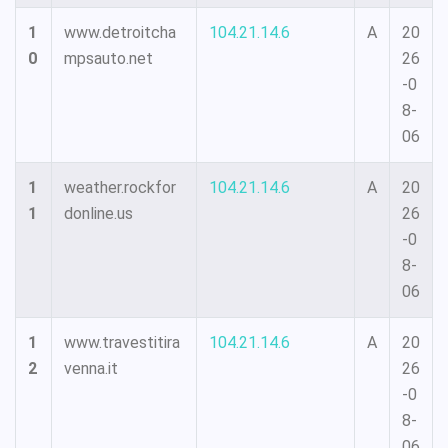
1
www.detroitcha
104.21.14.6
A
20
0
mpsauto.net
26
-0
8-
06
1
weather.rockfor
104.21.14.6
A
20
1
donline.us
26
-0
8-
06
1
www.travestitira
104.21.14.6
A
20
2
venna.it
26
-0
8-
06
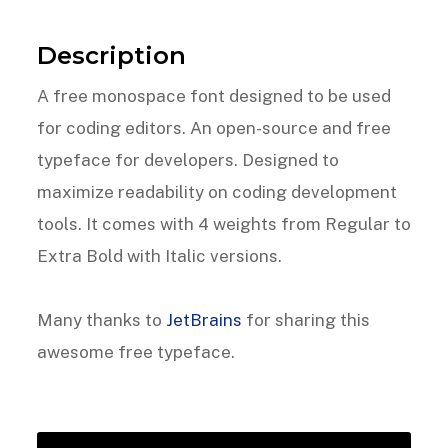
Description
A free monospace font designed to be used
for coding editors. An open-source and free
typeface for developers. Designed to
maximize readability on coding development
tools. It comes with 4 weights from Regular to
Extra Bold with Italic versions.
Many thanks to
JetBrains
for sharing this
awesome free typeface.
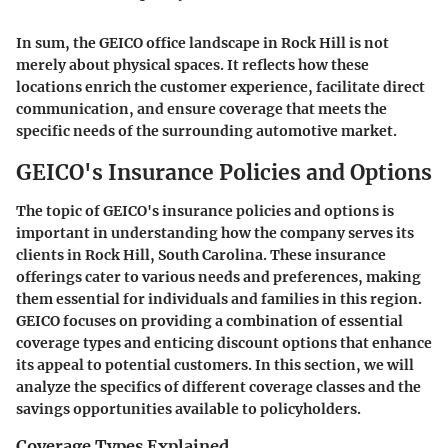
In sum, the GEICO office landscape in Rock Hill is not
merely about physical spaces. It reflects how these
locations enrich the customer experience, facilitate direct
communication, and ensure coverage that meets the
specific needs of the surrounding automotive market.
GEICO's Insurance Policies and Options
The topic of GEICO's insurance policies and options is
important in understanding how the company serves its
clients in Rock Hill, South Carolina. These insurance
offerings cater to various needs and preferences, making
them essential for individuals and families in this region.
GEICO focuses on providing a combination of essential
coverage types and enticing discount options that enhance
its appeal to potential customers. In this section, we will
analyze the specifics of different coverage classes and the
savings opportunities available to policyholders.
Coverage Types Explained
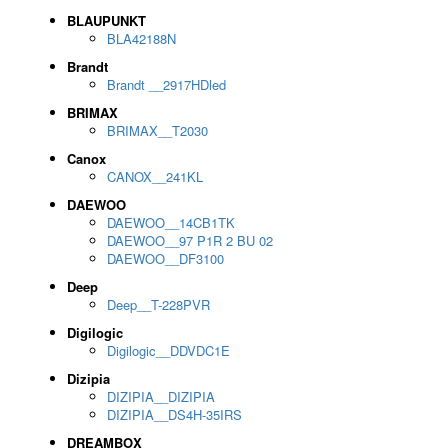
BLAUPUNKT
BLA42188N
Brandt
Brandt __2917HDled
BRIMAX
BRIMAX__T2030
Canox
CANOX__241KL
DAEWOO
DAEWOO__14CB1TK
DAEWOO__97 P1R 2 BU 02
DAEWOO__DF3100
Deep
Deep__T-228PVR
Digilogic
Digilogic__DDVDC1E
Dizipia
DIZIPIA__DIZIPIA
DIZIPIA__DS4H-35IRS
DREAMBOX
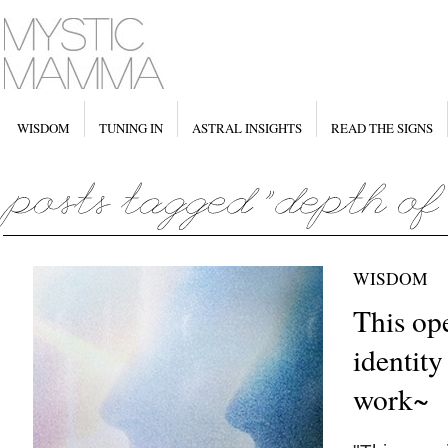
WISDOM
TUNING IN
ASTRAL INSIGHTS
READ THE SIGNS
WISDOM
This op
identity
work~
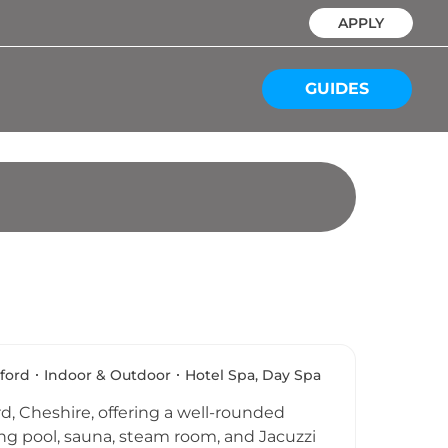
APPLY
GUIDES
ford
Indoor & Outdoor
Hotel Spa, Day Spa
d, Cheshire, offering a well-rounded
ing pool, sauna, steam room, and Jacuzzi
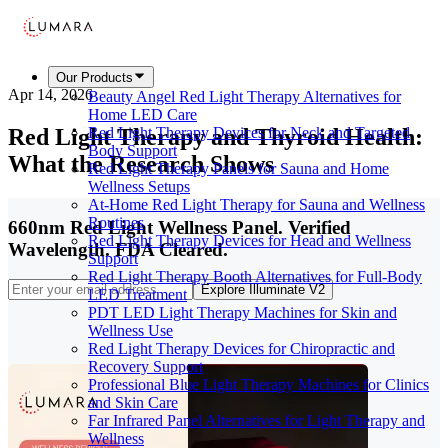
Our Products
Apr 14, 2026
Beauty Angel Red Light Therapy Alternatives for
Home LED Care
Red Light Therapy and Thyroid Health:
Red Light Therapy Devices for Neck and Targeted
Body Support
What the Research Shows
Red Light Therapy Panels for Sauna and Home
Wellness Setups
At-Home Red Light Therapy for Sauna and Wellness
Routines
660nm Red Light Wellness Panel. Verified
Red Light Therapy Devices for Head and Wellness
Wavelength. FDA Cleared.
Support
Red Light Therapy Booth Alternatives for Full-Body
Explore Illuminate V2
LED Treatment
PDT LED Light Therapy Machines for Skin and
Wellness Use
Red Light Therapy Devices for Chiropractic and
Recovery Support
Professional Blue Light Therapy Machines for Clinics
and Skin Care
Far Infrared Panel Alternatives for Light Therapy and
Wellness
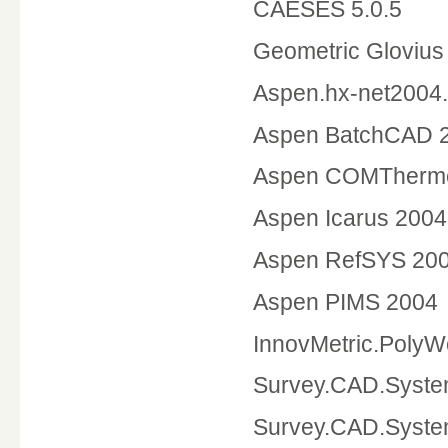
CAESES 5.0.5
Geometric Glovi
Aspen.hx-net2004
Aspen Bat
Aspen COMTherm
Aspen Icarus 200
Aspen RefSYS 2
Aspen PIMS 2004
InnovMetric.PolyW
Survey.CAD.Syste
Survey.CAD.Syste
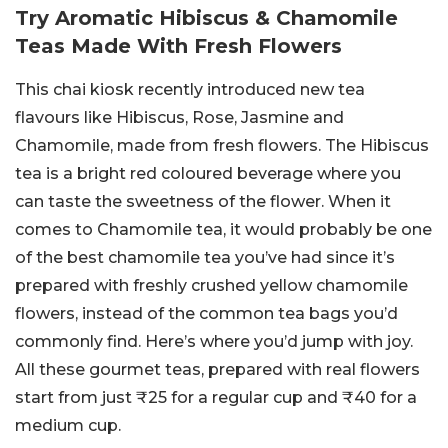
Try Aromatic Hibiscus & Chamomile
Teas Made With Fresh Flowers
This chai kiosk recently introduced new tea
flavours like Hibiscus, Rose, Jasmine and
Chamomile, made from fresh flowers. The Hibiscus
tea is a bright red coloured beverage where you
can taste the sweetness of the flower. When it
comes to Chamomile tea, it would probably be one
of the best chamomile tea you’ve had since it’s
prepared with freshly crushed yellow chamomile
flowers, instead of the common tea bags you’d
commonly find. Here’s where you’d jump with joy.
All these gourmet teas, prepared with real flowers
start from just ₹25 for a regular cup and ₹40 for a
medium cup.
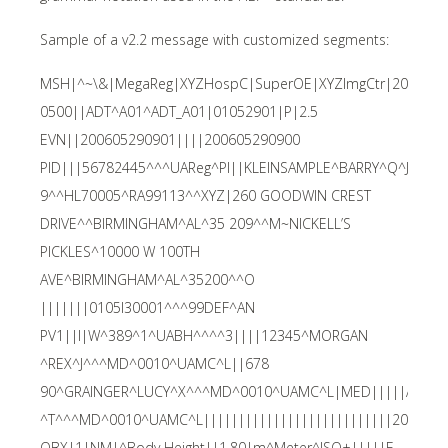
Sample of a v2.2 message with customized segments:
MSH|^~\&|MegaReg|XYZHospC|SuperOE|XYZImgCtr|2006052
0500||ADT^A01^ADT_A01|01052901|P|2.5
EVN||200605290901||||200605290900
PID|||56782445^^^UAReg^PI||KLEINSAMPLE^BARRY^Q^JR||1
9^^HL70005^RA99113^^XYZ|260 GOODWIN CREST
DRIVE^^BIRMINGHAM^AL^35 209^^M~NICKELL’S
PICKLES^10000 W 100TH
AVE^BIRMINGHAM^AL^35200^^O
|||||||0105I30001^^^99DEF^AN
PV1||I|W^389^1^UABH^^^^3||||12345^MORGAN
^REX^J^^^MD^0010^UAMC^L||678
90^GRAINGER^LUCY^X^^^MD^0010^UAMC^L|MED|||||A0||1
^T^^^MD^0010^UAMC^L|||||||||||||||||||||||||||200605
OBX|1|NM|^Body Height||1.80|m^Meter^ISO+|||||F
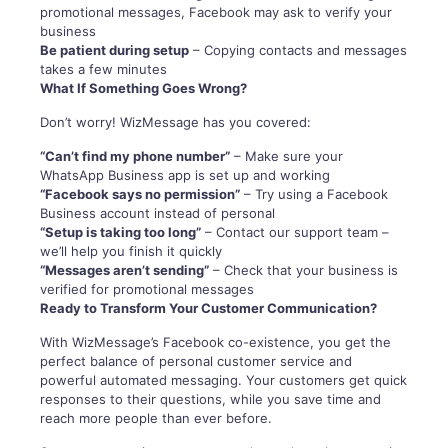
promotional messages, Facebook may ask to verify your
business
Be patient during setup
– Copying contacts and messages
takes a few minutes
What If Something Goes Wrong?
Don’t worry! WizMessage has you covered:
“Can’t find my phone number”
– Make sure your
WhatsApp Business app is set up and working
“Facebook says no permission”
– Try using a Facebook
Business account instead of personal
“Setup is taking too long”
– Contact our support team –
we’ll help you finish it quickly
“Messages aren’t sending”
– Check that your business is
verified for promotional messages
Ready to Transform Your Customer Communication?
With WizMessage’s Facebook co-existence, you get the
perfect balance of personal customer service and
powerful automated messaging. Your customers get quick
responses to their questions, while you save time and
reach more people than ever before.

----------

> _Try it_
From the data above, copy each line where the string "Body" appears.

> _Result_
Body Support
Red Light Therapy Booth Alternatives for Full-Body
OBX|1|NM|^Body Height||1.80|m^Meter^ISO+|||||F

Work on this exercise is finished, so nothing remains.